An open letter on trackless trams

Councillor Roger Blakeley
Greater Wellington Regional Council
P O Box 11646
Wellington 6142

Light rail or trackless trams: issues to consider

Dear Roger

I write on behalf of FIT Wellington in response to your request for background information regarding the capabilities of autonomous trackless trams (a form of bus rapid transit). I understand these are being considered as an alternative to light rail. Here are some issues for you to consider.
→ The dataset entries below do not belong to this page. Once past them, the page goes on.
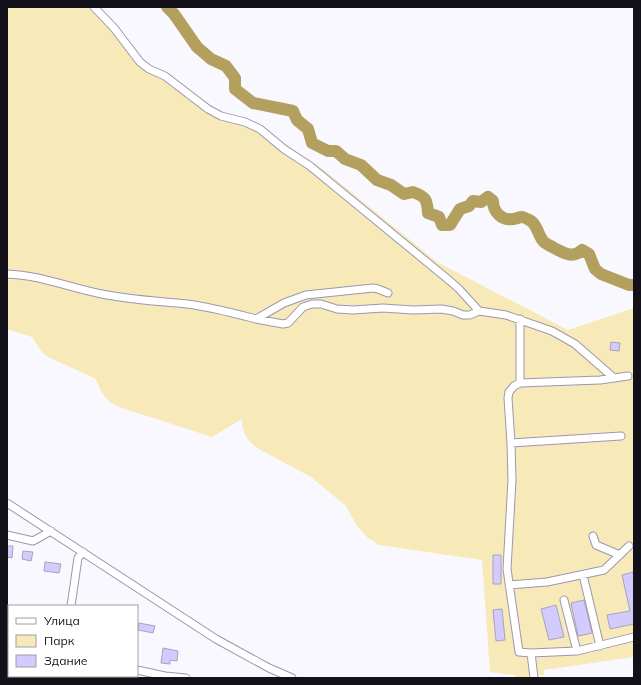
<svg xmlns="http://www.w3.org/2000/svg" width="641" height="685" font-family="Mulish,sans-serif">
<rect width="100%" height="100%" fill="#f9f8fe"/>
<!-- green -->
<path fill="#f8e9b8" d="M 7,7 L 99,7 L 148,65 L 170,75 L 220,112 L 248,119 L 324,170 L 437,262 L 568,330 L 634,308 L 634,657 L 544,670 L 544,675 L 516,678 L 515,675 L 490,672 L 482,560 L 379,545 L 368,538 L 357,526 L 346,506 L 311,477 L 257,448 C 247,440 242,433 242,419 L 212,437 L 119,407 C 111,403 104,398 100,389 C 98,385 98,381 94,378 L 46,356 L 41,351 L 32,337 L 7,329 Z"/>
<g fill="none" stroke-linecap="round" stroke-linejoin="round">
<!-- river -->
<path stroke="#b3a05e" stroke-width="12" d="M 167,7 L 174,14 L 197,47 L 211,59 L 226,66 L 235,78 L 235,89 L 253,103 L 293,111 L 297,120 L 308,129 L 312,143 L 328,151 L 336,151 L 345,159 L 361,165 L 377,180 L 391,185 L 404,194 L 413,192 C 426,197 427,199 428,213 L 439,217 L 442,225 L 450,225 L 460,209 L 469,206 L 473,201 L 481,202 L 488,197 L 493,201 C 493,212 502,221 513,219 C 516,219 519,217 522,217 C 524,217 529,220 531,221 C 538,226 538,236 544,242 C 546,244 551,246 554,248 C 564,253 573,259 582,250 L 589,254 L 595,269 L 601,274 L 629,285 L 634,285"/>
</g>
<!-- building -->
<path fill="#d3cafe" stroke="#a7a3be" d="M 611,342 L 620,343 L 619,351 L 610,350 Z
M 7,546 L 13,546 L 12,558 L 7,557 Z
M 23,551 L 33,552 L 31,561 L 22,559 Z
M 493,555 L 501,555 L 501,584 L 493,584 Z
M 45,562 L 61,564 L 59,573 L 44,571 Z
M 633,572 L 634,578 L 634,624 L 610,629 L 607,615 L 630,611 L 622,575 Z
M 584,600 L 592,633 L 578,636 L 571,603 Z
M 556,605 L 564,637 L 549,640 L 541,609 Z
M 502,609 L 505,640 L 496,641 L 493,610 Z
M 139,623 L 155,626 L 153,633 L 138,630 Z
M 163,648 L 178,651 L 177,661 L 170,660 L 170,664 L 161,663 Z"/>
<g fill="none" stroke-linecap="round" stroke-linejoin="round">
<!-- minor casing -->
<g stroke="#9b97b1" stroke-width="9">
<path id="minor" d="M 94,7 L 114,28 L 140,62 L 149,69 L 165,76 L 208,109 L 221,116 L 245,122 L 260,129 L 284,149 L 310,166 L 450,281 L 459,289 L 479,311
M 7,274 C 40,275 70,288 102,294 C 130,300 159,301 187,304 C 211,307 233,313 256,319 L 284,303 L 306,295 L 373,288 L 378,289 L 388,293
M 256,319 L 283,324 L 288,323 L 303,307 L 312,304 L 321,304 L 337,309 L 353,310 L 383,308 L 413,310 L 441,309 L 453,311 L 463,315 L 470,315 L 479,311 L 506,315 L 552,331 L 575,344 L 614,378
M 628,376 L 600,380 L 520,383 L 514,386 L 509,392 L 508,398 L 511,443 L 512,480 L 507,569 L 519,652 L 531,653 L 577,651 L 634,637
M 520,383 L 520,319
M 511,443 L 621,436
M 7,503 L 216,639 L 269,668 L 292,678
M 7,535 L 33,541 L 51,531
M 593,536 L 596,545 L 620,555
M 583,575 L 600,646
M 509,585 L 547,582 L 604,570 L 629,546
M 564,600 L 577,651
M 71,606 L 78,558 L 83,552
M 7,649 L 9,649
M 531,653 L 534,678
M 137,670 L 165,676 L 186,678
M 60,678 L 60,676"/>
</g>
<!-- minor -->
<use href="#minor" stroke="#fff" stroke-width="7"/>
</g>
<!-- border -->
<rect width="641" height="685" fill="none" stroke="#12111a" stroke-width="16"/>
<!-- legend -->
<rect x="8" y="605" width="130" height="72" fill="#ffffff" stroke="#a0a0a3"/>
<rect x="16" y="618" width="20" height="6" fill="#ffffff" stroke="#a0a0a3"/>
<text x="44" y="625" font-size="12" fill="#12111a">Улица</text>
<rect x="16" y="635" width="20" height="12" fill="#f8e9b8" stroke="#a0a0a3"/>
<text x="44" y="645" font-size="12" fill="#12111a">Парк</text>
<rect x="16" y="655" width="20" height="12" fill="#d3cafe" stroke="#a0a0a3"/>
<text x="44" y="665" font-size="12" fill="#12111a">Здание</text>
</svg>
More grass with light rail or more asphalt with trackless trams? © Romti / Adobe Stock

More grass with light rail or more asphalt with trackless trams? © Romti / Adobe Stock

Context.

To make a like-for-like comparison, FIT assumes the service will be designed for high-capacity rapid transit, regardless of the technology chosen. This includes two dedicated transit lanes on-street, signal priority or grade separation at intersections, low-floor vehicles, zero maintenance road bed with a 25+ year life, and relocating underground utilities to avoid service disruptions. Reliable on-street operation means there is a practical maximum 2½ or 3 minute service frequency.

Capacity.

How much capacity is needed over the life of the investment and can trackless trams meet the capacity? If the line opens in 2029 as LGWM proposes, the peak of the peak demand is about 5000 passengers per hour. Over the life of the system, FIT expects demand will double to 10,000 passengers per hour. On-street light rail can accommodate this demand with vehicles up to 63 metres long, with a capacity of 470 people. The claim is that a trackless tram can carry 300 people (500 on a longer model). Light rail vehicles of the same size have a quoted capacity of 230–250 people. This suggests 300 and 500 people are crush loadings, incompatible with reliable service and rider comfort.

Capability.

Can trackless trams deliver the same quality of service as light rail? The claim that trackless trams can easily leave the track, and the reality that other traffic can drive on the track, means trackless trams cannot deliver the same reliability as light rail. Mixing with general traffic is incompatible with a rapid transit service. Wellington would need protected trackless tram lanes for the same reasons it needs protected cycle lanes. There is no data on trackless tram stop dwell times, but the claim that charging will take place at stops suggests longer dwell times than the 20 seconds typical of light rail. We’d also need end-of-line space for full recharging.

Contestability.

Is there a wide choice of qualified suppliers? Standards-based light rail vehicles are available off-the-shelf from a wide range of suppliers with a proven track record. Currently, autonomous trackless trams are available from one supplier only, are unproven commercially, and being based on proprietary technology would lock Wellington into a single supplier in perpetuity. The exit cost of replacing proprietary technology to escape this lock-in needs to be considered in the whole of life cost analysis.

Confidence.

How confident is GW that the technology is fit for purpose? Prudent system operators are generally neither the first buyer of new technology nor the last buyer of old technology. There is one demonstration line using 3-segment trackless trams. The 5-segment trackless trams Wellington would need currently exist only on paper. Fully autonomous on-street rapid transit is unproven technology, with no real-world implementations. The non-permanent nature of trackless trams means they are less likely to stimulate transit oriented development around stops. FIT’s view is that the least-risk approach is for Wellington to adopt the same rapid transit technology and standards as Auckland.

Cost.

What is the whole of life cost? The often-quoted figure is that light rail is cheaper than bus rapid transit when the system carries more than 3500 passengers per hour. If the trackless tram is autonomous, this removes the biggest single operating cost, the driver, and changes the economics. Autonomous operation, whether trackless tram or light rail, makes the cost structure of rapid transit more attractive. However, autonomous on-street operation is currently at the pilot project stage, in vehicles which still require a driver. If the road bed is unsuitable, the maintenance costs from wheel damage will offset the cost saving claimed on track construction.

If trackless trams are chosen and prove unsuitable, what is the exit cost to upgrade the line to light rail and how would this be achieved in practice?